Halston (American, Des Moines, Iowa 1932–1990 San Francisco, California)
Brooklyn Museum Costume Collection at The Metropolitan Museum of Art, Gift of the Brooklyn Museum, 2009; Gift of Trudy Elliott, 1985
Not on view
Beginning his career as a milliner, Halston later crossed over to ready-to-wear, promoting minimal design. His loyal clientele of the rich and famous chose to display his creations in trendy locals such as New York's Studio 54. In 1971, he began incorporating Ultrasuede into his work, which was an instant success, becoming one of his signature fabrics. Halston's quick rise to fame ended abruptly when he agreed to design an inexpensive line for J.C. Penney. While his career ended in the eighties, his innovations continue to be seen in fashion today, and have been resurrected with the Halston brand of the twenty-first century.

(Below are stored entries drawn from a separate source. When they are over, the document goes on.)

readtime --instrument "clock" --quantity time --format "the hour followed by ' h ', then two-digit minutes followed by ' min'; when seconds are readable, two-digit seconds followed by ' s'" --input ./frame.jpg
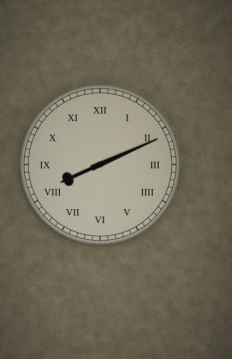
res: 8 h 11 min
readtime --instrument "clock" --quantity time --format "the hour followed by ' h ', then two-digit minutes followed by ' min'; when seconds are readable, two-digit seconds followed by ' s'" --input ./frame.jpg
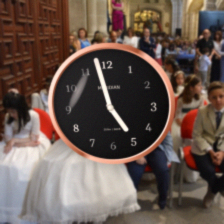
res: 4 h 58 min
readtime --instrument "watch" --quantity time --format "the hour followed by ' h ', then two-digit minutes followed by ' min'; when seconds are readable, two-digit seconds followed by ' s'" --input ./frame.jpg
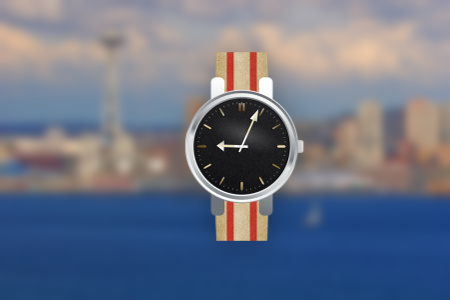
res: 9 h 04 min
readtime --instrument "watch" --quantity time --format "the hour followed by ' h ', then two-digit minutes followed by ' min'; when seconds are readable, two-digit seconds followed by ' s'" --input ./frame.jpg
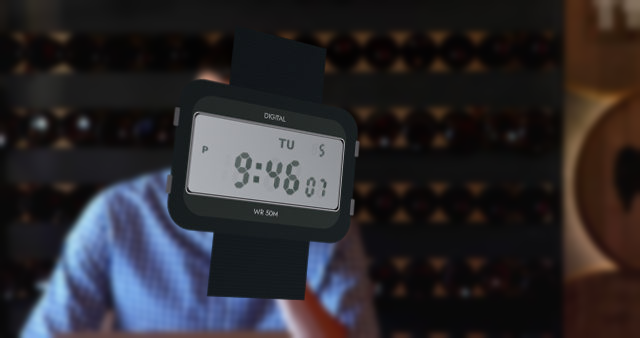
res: 9 h 46 min 07 s
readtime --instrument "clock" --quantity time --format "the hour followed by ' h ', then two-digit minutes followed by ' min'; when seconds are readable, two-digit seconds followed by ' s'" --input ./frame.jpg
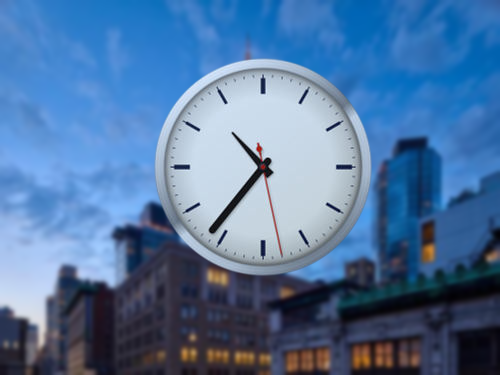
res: 10 h 36 min 28 s
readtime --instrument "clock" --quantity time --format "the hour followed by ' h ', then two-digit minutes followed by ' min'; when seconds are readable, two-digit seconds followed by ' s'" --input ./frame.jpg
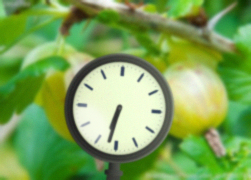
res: 6 h 32 min
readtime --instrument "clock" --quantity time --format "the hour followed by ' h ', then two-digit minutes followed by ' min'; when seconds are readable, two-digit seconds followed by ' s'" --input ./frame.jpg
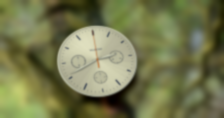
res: 2 h 41 min
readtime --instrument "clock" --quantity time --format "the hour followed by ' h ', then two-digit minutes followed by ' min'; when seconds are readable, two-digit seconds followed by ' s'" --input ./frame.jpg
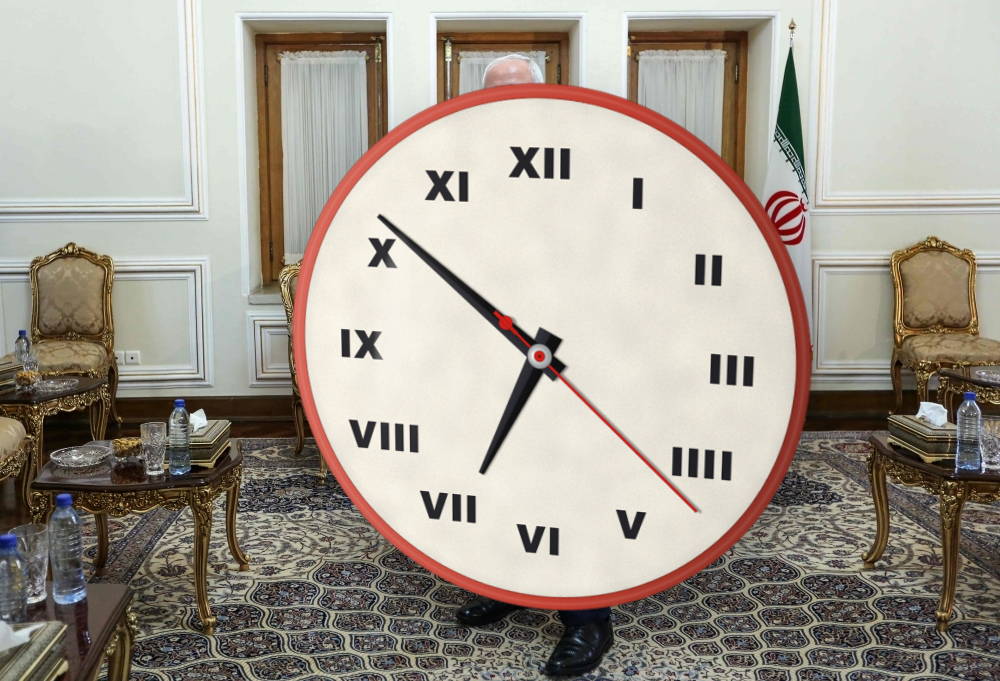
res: 6 h 51 min 22 s
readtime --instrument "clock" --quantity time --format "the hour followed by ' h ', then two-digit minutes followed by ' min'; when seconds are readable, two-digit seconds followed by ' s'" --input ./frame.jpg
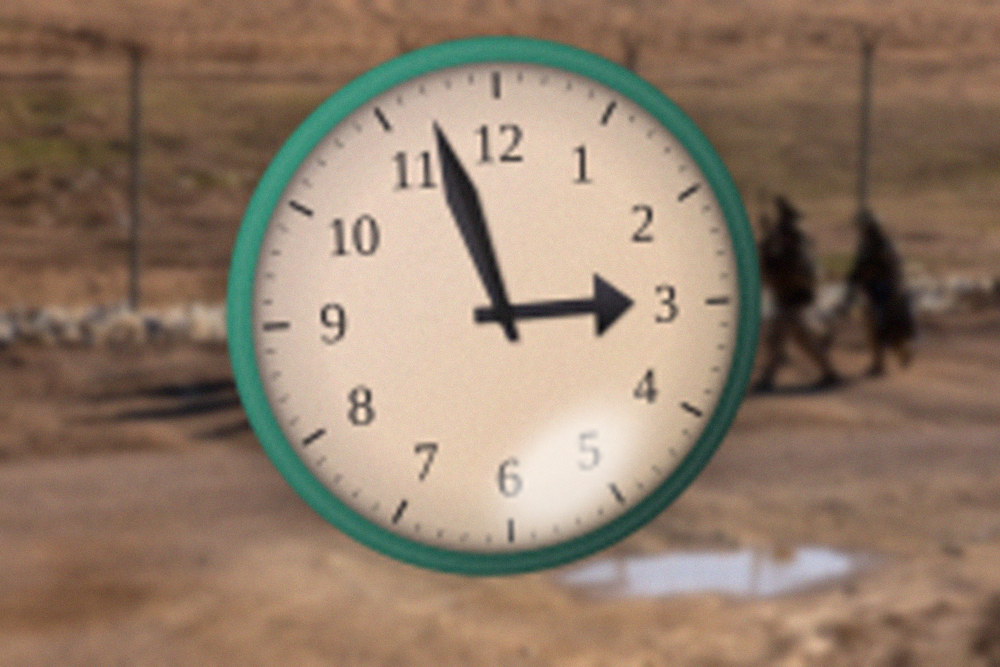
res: 2 h 57 min
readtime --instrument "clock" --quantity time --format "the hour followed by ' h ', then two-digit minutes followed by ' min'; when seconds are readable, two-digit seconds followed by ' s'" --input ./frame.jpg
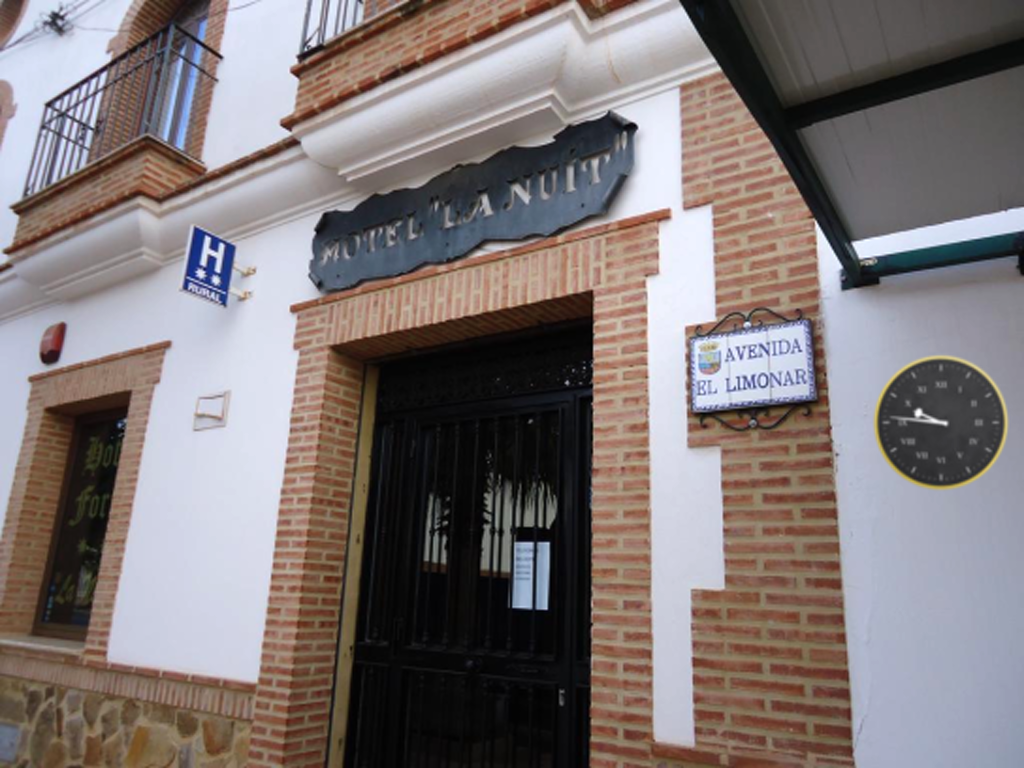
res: 9 h 46 min
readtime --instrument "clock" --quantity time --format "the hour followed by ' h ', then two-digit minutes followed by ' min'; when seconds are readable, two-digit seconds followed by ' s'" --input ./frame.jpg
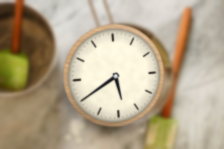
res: 5 h 40 min
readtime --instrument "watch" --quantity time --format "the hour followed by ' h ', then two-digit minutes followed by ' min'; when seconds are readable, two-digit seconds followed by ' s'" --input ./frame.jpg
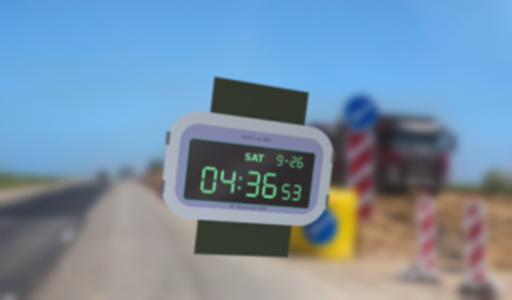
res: 4 h 36 min 53 s
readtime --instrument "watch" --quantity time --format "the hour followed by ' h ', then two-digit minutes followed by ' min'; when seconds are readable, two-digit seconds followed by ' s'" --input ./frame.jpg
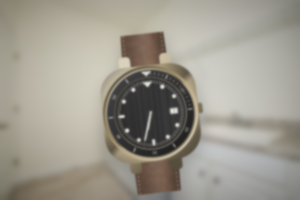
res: 6 h 33 min
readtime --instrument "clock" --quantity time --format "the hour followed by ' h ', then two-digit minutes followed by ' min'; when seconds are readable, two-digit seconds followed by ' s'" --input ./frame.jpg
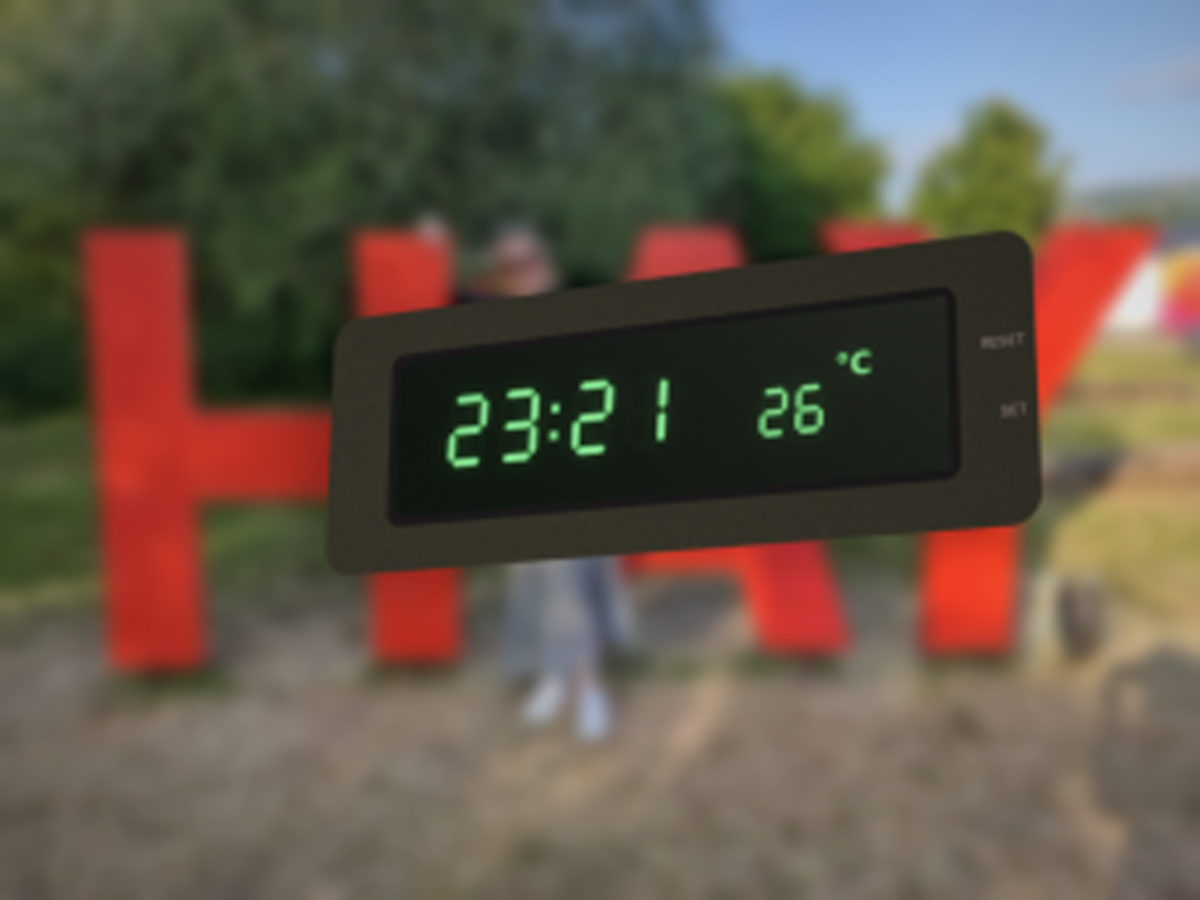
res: 23 h 21 min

This sequined silk evening dress is characteristic of Halston's designs. The single shoulder, creating an asymmetrical neckline, was a trademark of the designer, as well as the scalloped print used beneath the iridescent sequins. An elegant, yet minimal dress for evening, it is enhanced by the ombré effect of the sequins, darkening as they reach the bottom of the skirt, creating a puddle of deep blue. Undoubtedly, the dress evokes a mermaid look as it moves with the body and the sequins shimmer as they catch the light.